Michał Jach poseł PiS dopytywał czy już policzono koszty opóźnień na budowie. Interesował się też problemami z rozliczeniem podwykonawców. Pytał o zastrzeżenia dotyczące jakości wykonanych prac.
Stanisław Wziątek, poseł SLD był pod wrażeniem koordynacji prac na terminalu. Pytał, czy jakieś słabości mogą wpłynąć na efekt całego przedsięwzięcia.
O termin zakończenia prac dopytywał się europoseł PiS Marek Gróbarczyk.

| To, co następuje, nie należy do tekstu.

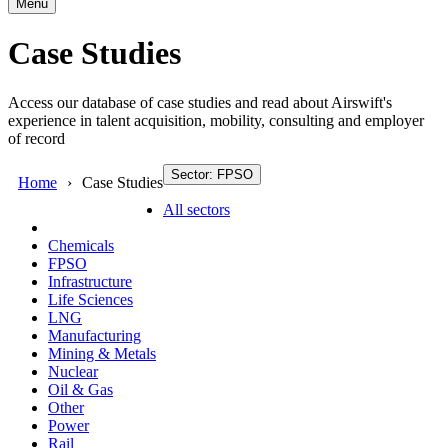
Menu
Case Studies
Access our database of case studies and read about Airswift's
experience in talent acquisition, mobility, consulting and employer
of record
Sector: FPSO
Home
Case Studies
All sectors
Chemicals
FPSO
Infrastructure
Life Sciences
LNG
Manufacturing
Mining & Metals
Nuclear
Oil & Gas
Other
Power
Rail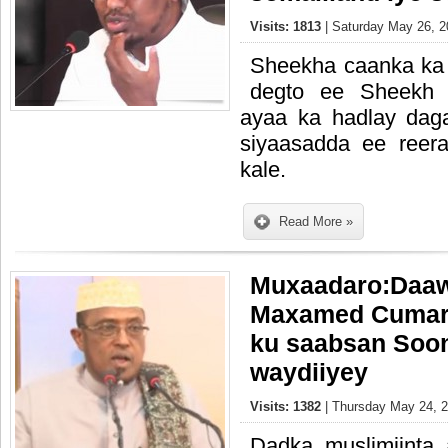
Visits: 1813
| Saturday May 26, 2
Sheekha caanka ka
degto ee Sheekh M
ayaa ka hadlay dag
siyaasadda ee reer
kale.
Read More »
Muxaadaro:Daa
Maxamed Cumar D
ku saabsan Soon
waydiiyey
Visits: 1382
| Thursday May 24, 2
Dadka muslimiint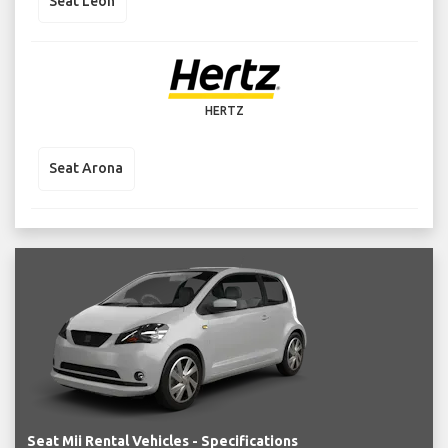
Seat Leon
HERTZ
Seat Arona
Seat Mii Rental Vehicles - Specifications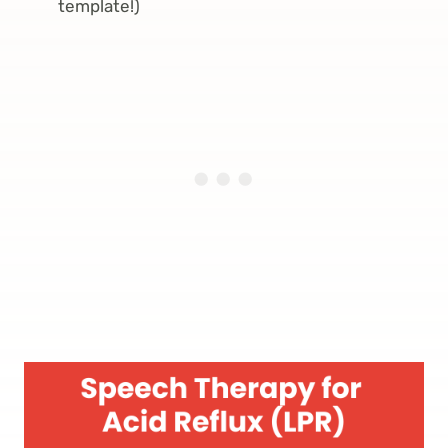
template!)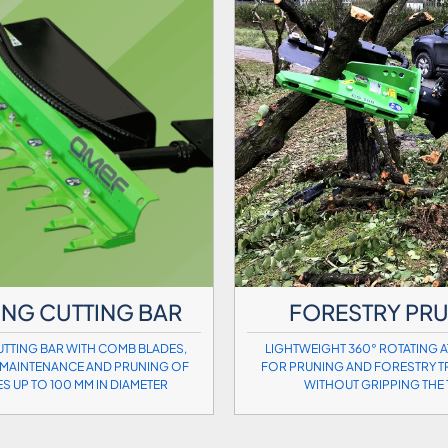
NG CUTTING BAR
FORESTRY PR
TTING BAR WITH COMB BLADES,
LIGHTWEIGHT 360° ROTATING 
MAINTENANCE AND PRUNING OF
FOR PRUNING AND FORESTRY T
ES UP TO 100 MM IN DIAMETER
WITHOUT GRIPPING THE 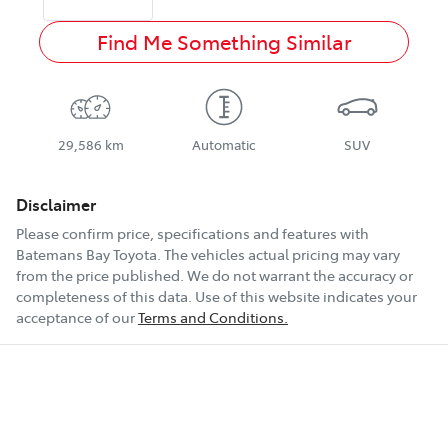
Find Me Something Similar
29,586 km
Automatic
SUV
Disclaimer
Please confirm price, specifications and features with
Batemans Bay Toyota
. The vehicles actual pricing may vary
from the price published. We do not warrant the accuracy or
completeness of this data. Use of this website indicates your
acceptance of our
Terms and Conditions.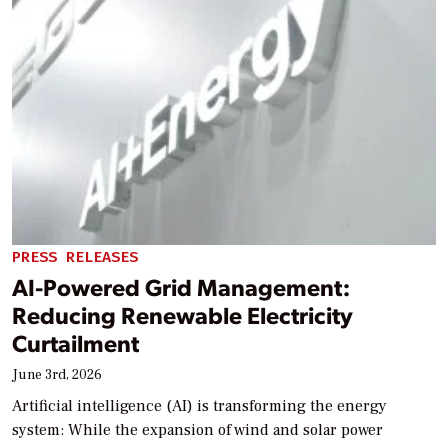
PRESS RELEASES
AI-Powered Grid Management:
Reducing Renewable Electricity
Curtailment
June 3rd, 2026
Artificial intelligence (AI) is transforming the energy
system: While the expansion of wind and solar power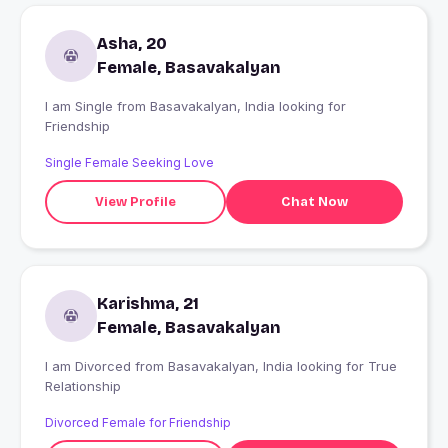
Asha, 20
Female, Basavakalyan
I am Single from Basavakalyan, India looking for
Friendship
Single Female Seeking Love
View Profile
Chat Now
Karishma, 21
Female, Basavakalyan
I am Divorced from Basavakalyan, India looking for True
Relationship
Divorced Female for Friendship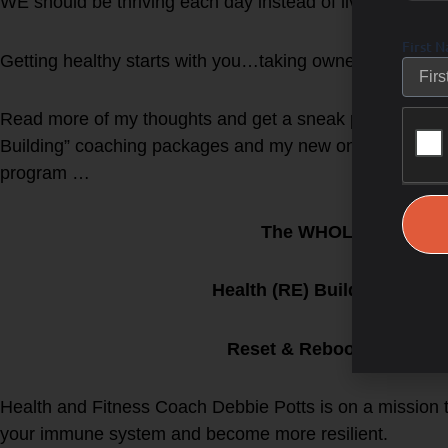
WE should be thriving each day instead of living in fear w
First 
Getting healthy starts with you…taking ownership and 
Read more of my thoughts and get a sneak peak at my n
Building” coaching packages and my new online Grou
program …
The WHOLESTIC Met
Health (RE) Building Grou
Reset & Reboot the WHO
Health and Fitness Coach Debbie Potts is on a mission
your immune system and become more resilient.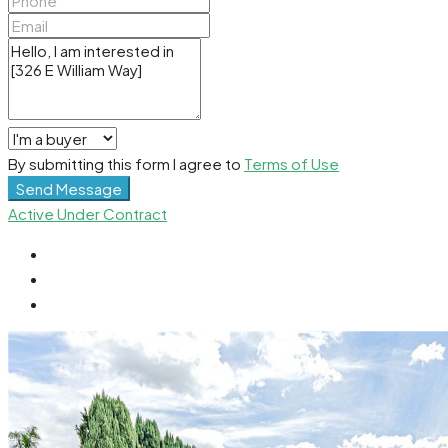
By submitting this form I agree to
Terms of Use
Send Message
Active Under Contract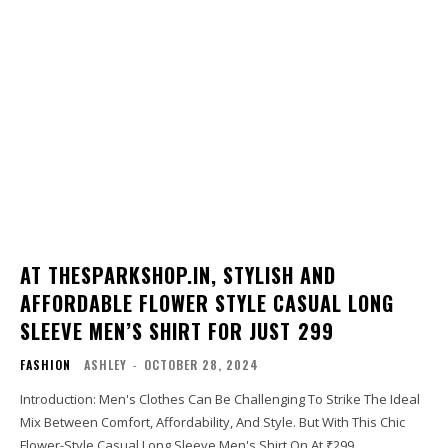
AT THESPARKSHOP.IN, STYLISH AND
AFFORDABLE FLOWER STYLE CASUAL LONG
SLEEVE MEN’S SHIRT FOR JUST ₹299
FASHION
ASHLEY
-
OCTOBER 28, 2024
Introduction: Men's Clothes Can Be Challenging To Strike The Ideal
Mix Between Comfort, Affordability, And Style. But With This Chic
Flower-Style Casual Long Sleeve Men's Shirt On At ₹299,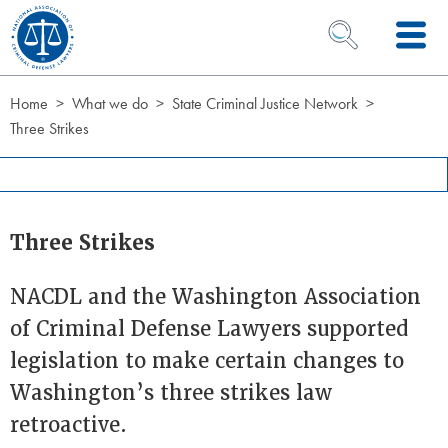
Skip to Content
OPEN SEARCH 
Home
What we do
State Criminal Justice Network
Three Strikes
Three Strikes
NACDL and the Washington Association
of Criminal Defense Lawyers supported
legislation to make certain changes to
Washington’s three strikes law
retroactive.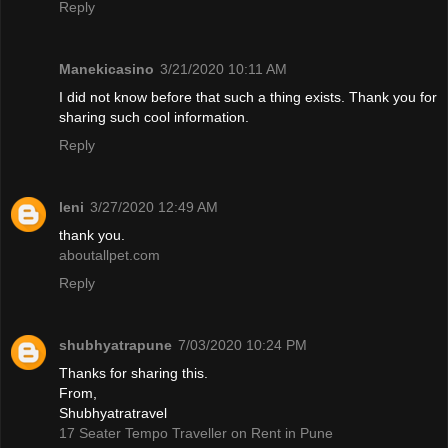
Reply
Manekicasino
3/21/2020 10:11 AM
I did not know before that such a thing exists. Thank you for
sharing such cool information.
Reply
leni
3/27/2020 12:49 AM
thank you.
aboutallpet.com
Reply
shubhyatrapune
7/03/2020 10:24 PM
Thanks for sharing this.
From,
Shubhyatratravel
17 Seater Tempo Traveller on Rent in Pune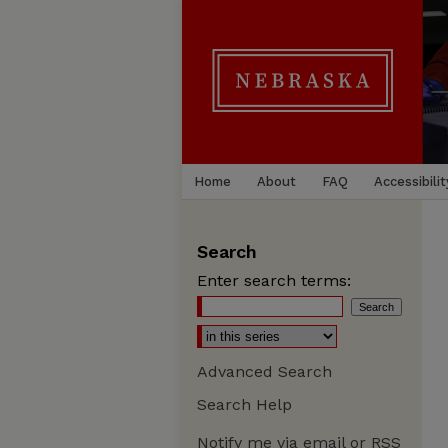
Home
About
FAQ
Accessibilit
Search
Enter search terms:
Advanced Search
Search Help
Notify me via email or
RSS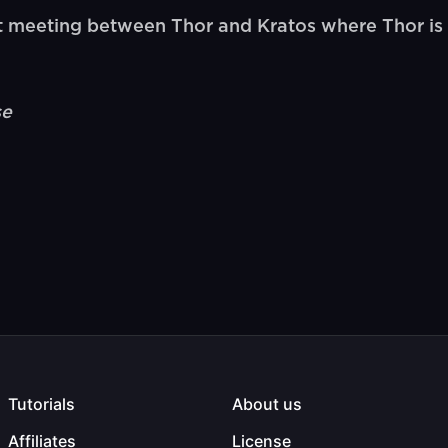
t meeting between Thor and Kratos where Thor is 
se
Tutorials
About us
Affiliates
License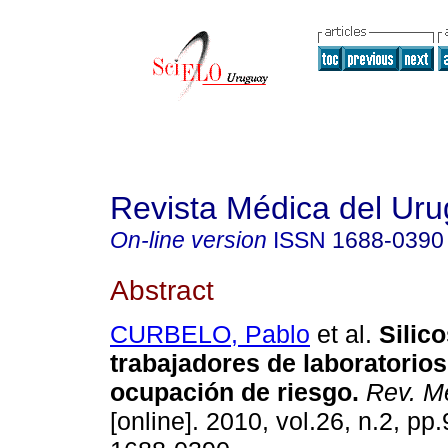
Revista Médica del Ur
On-line version
ISSN
1688-0390
Abstract
CURBELO, Pablo
et al.
Silico
trabajadores de laboratorios
ocupación de riesgo
.
Rev. Mé
[online]. 2010, vol.26, n.2, p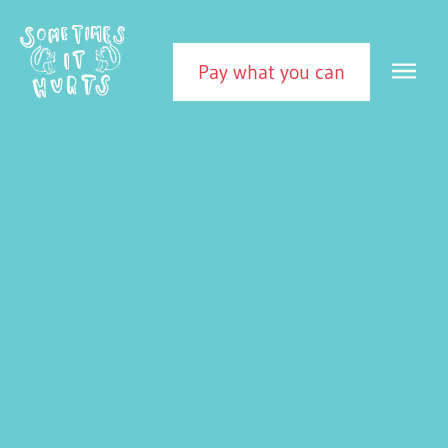
Skip to content
Sometimes It Hurts
MEN
Pay what you can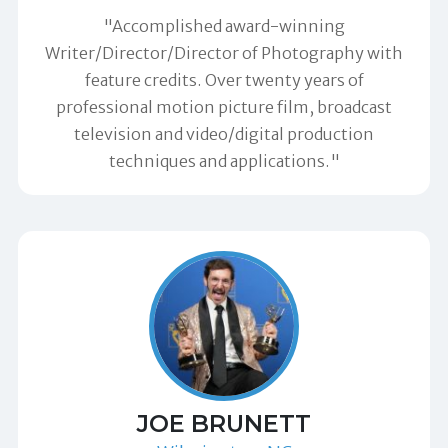
"Accomplished award-winning
Writer/Director/Director of Photography with
feature credits. Over twenty years of
professional motion picture film, broadcast
television and video/digital production
techniques and applications."
JOE BRUNETT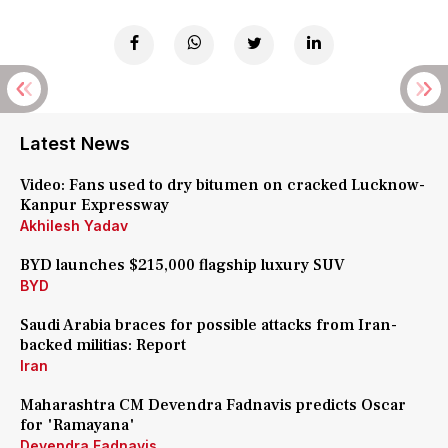
Latest News
Video: Fans used to dry bitumen on cracked Lucknow-
Kanpur Expressway
Akhilesh Yadav
BYD launches $215,000 flagship luxury SUV
BYD
Saudi Arabia braces for possible attacks from Iran-
backed militias: Report
Iran
Maharashtra CM Devendra Fadnavis predicts Oscar
for 'Ramayana'
Devendra Fadnavis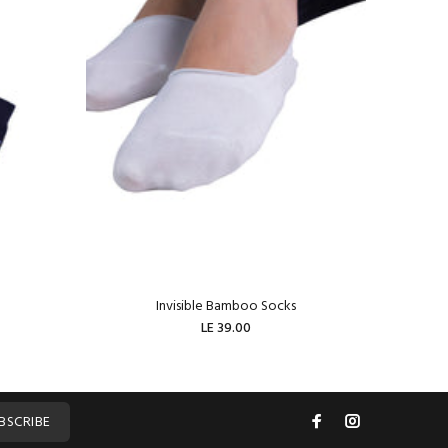
Invisible Bamboo Socks
W
LE 39.00
ADD TO CART
BSCRIBE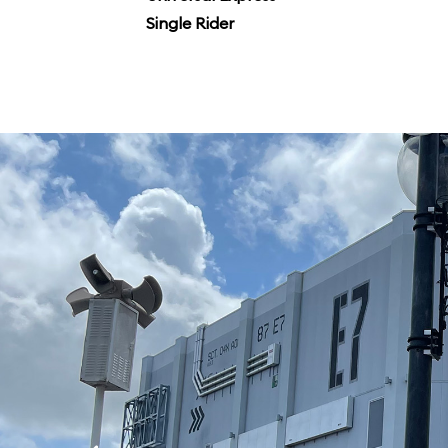
Single Rider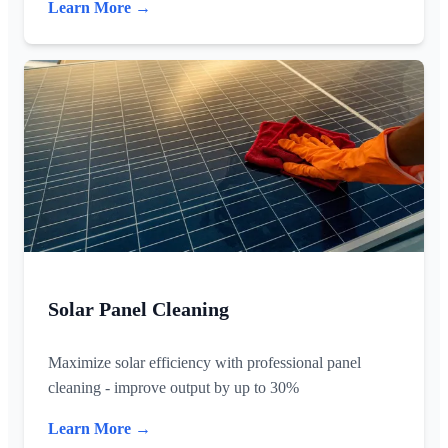
Learn More →
Solar Panel Cleaning
Maximize solar efficiency with professional panel
cleaning - improve output by up to 30%
Learn More →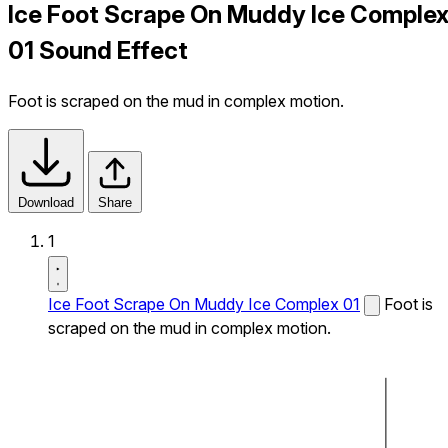
Ice Foot Scrape On Muddy Ice Comple
01 Sound Effect
Foot is scraped on the mud in complex motion.
Download
Share
1
Ice Foot Scrape On Muddy Ice Complex 01
Foot is
scraped on the mud in complex motion.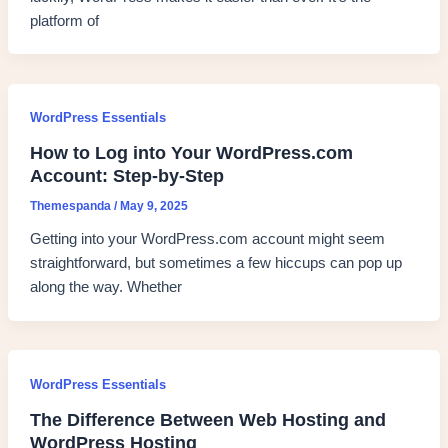
platform of
WordPress Essentials
How to Log into Your WordPress.com
Account: Step-by-Step
Themespanda
/
May 9, 2025
Getting into your WordPress.com account might seem
straightforward, but sometimes a few hiccups can pop up
along the way. Whether
WordPress Essentials
The Difference Between Web Hosting and
WordPress Hosting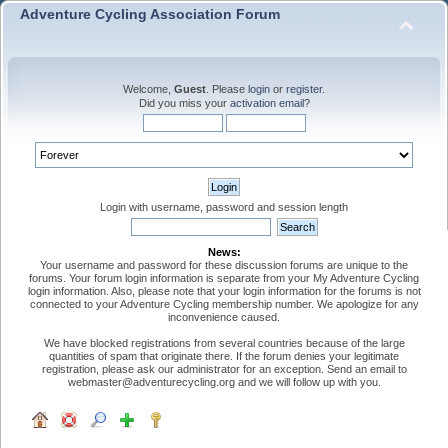
Adventure Cycling Association Forum
Welcome,
Guest
. Please
login
or
register
.
Did you miss your
activation email
?
Login with username, password and session length
News:
Your username and password for these discussion forums are unique to the
forums. Your forum login information is separate from your My Adventure Cycling
login information. Also, please note that your login information for the forums is not
connected to your Adventure Cycling membership number. We apologize for any
inconvenience caused.
We have blocked registrations from several countries because of the large
quantities of spam that originate there. If the forum denies your legitimate
registration, please ask our administrator for an exception. Send an email to
webmaster@adventurecycling.org and we will follow up with you.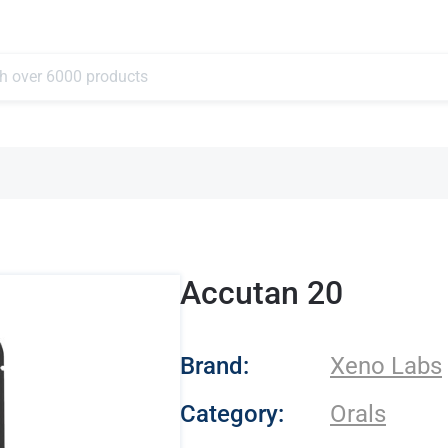
Accutan 20
- Xeno Labs
Brand:
Xeno Labs
Category:
Orals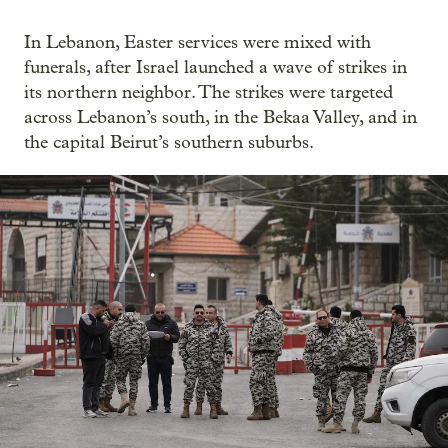
In Lebanon, Easter services were mixed with
funerals, after Israel launched a wave of strikes in
its northern neighbor. The strikes were targeted
across Lebanon’s south, in the Bekaa Valley, and in
the capital Beirut’s southern suburbs.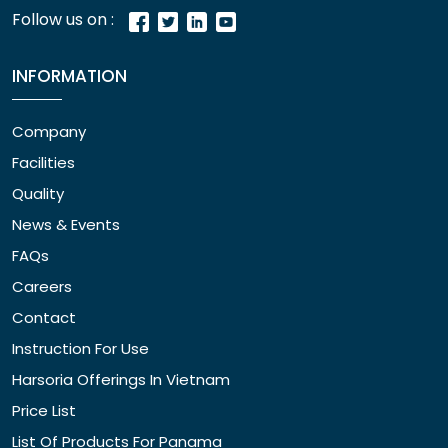
Follow us on :
INFORMATION
Company
Facilities
Quality
News & Events
FAQs
Careers
Contact
Instruction For Use
Harsoria Offerings In Vietnam
Price List
List Of Products For Panama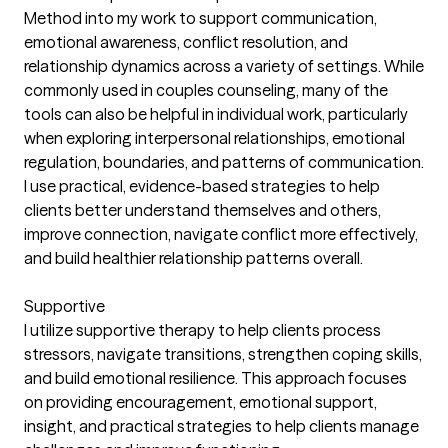
Method into my work to support communication,
emotional awareness, conflict resolution, and
relationship dynamics across a variety of settings. While
commonly used in couples counseling, many of the
tools can also be helpful in individual work, particularly
when exploring interpersonal relationships, emotional
regulation, boundaries, and patterns of communication.
I use practical, evidence-based strategies to help
clients better understand themselves and others,
improve connection, navigate conflict more effectively,
and build healthier relationship patterns overall.
Supportive
I utilize supportive therapy to help clients process
stressors, navigate transitions, strengthen coping skills,
and build emotional resilience. This approach focuses
on providing encouragement, emotional support,
insight, and practical strategies to help clients manage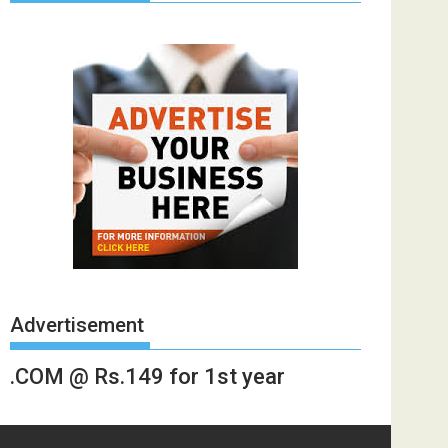
Advertisement
.COM @ Rs.149 for 1st year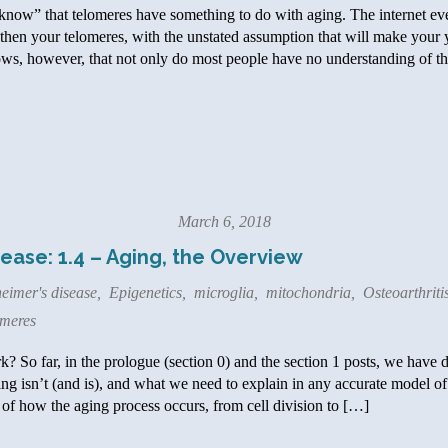
now” that telomeres have something to do with aging. The internet ev
then your telomeres, with the unstated assumption that will make your y
ows, however, that not only do most people have no understanding of the
March 6, 2018
ease: 1.4 – Aging, the Overview
eimer's disease
,
Epigenetics
,
microglia
,
mitochondria
,
Osteoarthriti
meres
 So far, in the prologue (section 0) and the section 1 posts, we have d
ng isn’t (and is), and what we need to explain in any accurate model of a
of how the aging process occurs, from cell division to […]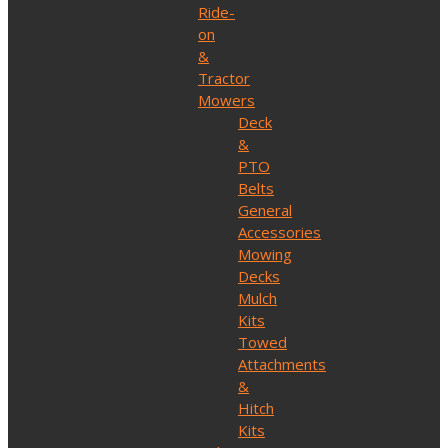
Ride-
on
&
Tractor
Mowers
Deck
&
PTO
Belts
General
Accessories
Mowing
Decks
Mulch
Kits
Towed
Attachments
&
Hitch
Kits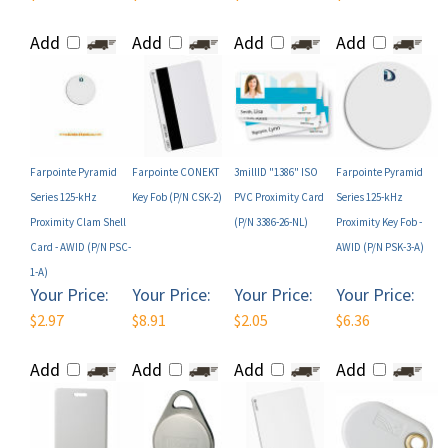
Add
Add
Add
Add
Farpointe Pyramid
Farpointe CONEKT
3millID "1386" ISO
Farpointe Pyramid
Series 125-kHz
Key Fob (P/N CSK-2)
PVC Proximity Card
Series 125-kHz
Proximity Clam Shell
(P/N 3386-26-NL)
Proximity Key Fob -
Card - AWID (P/N PSC-
AWID (P/N PSK-3-A)
1-A)
Your Price:
Your Price:
Your Price:
Your Price:
$2.97
$8.91
$2.05
$6.36
Add
Add
Add
Add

- Pana poprzednik – zwrócił się do prezesa Polskiego LNG, Rafała Wardzińskiego europoseł- odszedł w niewyjaśnionych okolicznościach. Na pewno to, co było najgorsze w kwestii zarządzania, to współpraca z lokalną ludnością, która wielokrotnie wnosiła uwagi, że nie są realizowane postanowienia sprzed okresu budowy. Jak obecnie wygląda sytuacja?
Poseł PiS Joachim Brudziński zwrócił uwagę, że terminal budują pracownicy, co do których jakości można mieć uwagi.
- Bardziej nadają się oni do układania kostki brukowej niż tak ważnej inwestycji - mówił poseł. Jego zdaniem nierealistyczne jest zakończenie prac w 2014 r.
Posła niepokoiło też zabezpieczenie budowy pod kątem zagrożenia terrorystycznego.
- Ten płotek przewracający się w kilku miejscach czy siatka …– mówił Joachim Brudziński.
- Nikt nie przewidywał problemów PBG – mówił o kłopotach branży budowlanej, które dotknęły świnoujski terminal Rafał Wardziński. – To, czego my się obawiamy to to, że sytuacja w branży budowlanej nie jest dzisiaj do końca jasna.
Prezes przyznawał, że upadłości w branży budowlanej byłyby mniej dotkliwe dla terminala, gdyby nie miały one miejsca na początku sezonu budowlanego.
- Dziś mamy nowych podwykonawców. Jeszcze nie wszystkich – mówił prezes
Rafał Wardziński podkreślał, że teraz postawiono na jak największą liczbę podwykonawców, bo to daje większe gwarancje, że, gdy któreś firmy odejdą, prace będą kontynuowane.
Najważniejsze, najbardziej skomplikowane elementy terminalu to zbiorniki i tutaj dotąd nie było sytuacji, że przerwano prace. Jeśli na budowie nastąpią opóźnienia i terminal nie zostanie oddany do końca 2014 r., wykonawcy będą płacić kary. Rafał Wardziński zapewniał, że Polskie LNG płaci za prace. Jedyny problem był z Hydrobudową (pieniądze do Hydrobudowy szły, ale podwykonawcy ich nie dostawali).
Prezes Polskiego LNG ocenił stosunki swego poprzednika z władzami Świnoujścia jako złe.
- Obiecano bardzo wiele rzeczy nierealnych – mówił Rafał Wardziński. – Niestety to nie było dobre. Wiele obiecano. Nie zrobiono nic. My podjęliśmy szeroki dialog ze społecznością lokalną. Mamy kilka pomysłów na taką działalność prolokalną. Rozumiemy, że budujemy dosyć szczególną infrastrukturę. Ona prawdopodobnie nie podoba się wszystkim mieszkańcom Świnoujścia. My to rozumiemy. Ale chcemy być dobrym sąsiadem tej społeczności. Prosimy jednak o zrozumienie tego, że my dzisiaj jeszcze nie zarabiamy. Stąd oczekiwanie szerokiego zaangażowania w tej chwili jest przedwczesne. Mamy pomysły na drobne projekty.
Rafał Wardziński obiecał, że firma będzie tutaj płacić podatki oraz że jej siedziba nie zniknie ze Świnoujścia.
Prezydent Janusz Żmurkiewicz powiedział, że wierzy, iż na przestrzeni miesięcy to wszystko, do czego się strony zobowiązały, się spełni.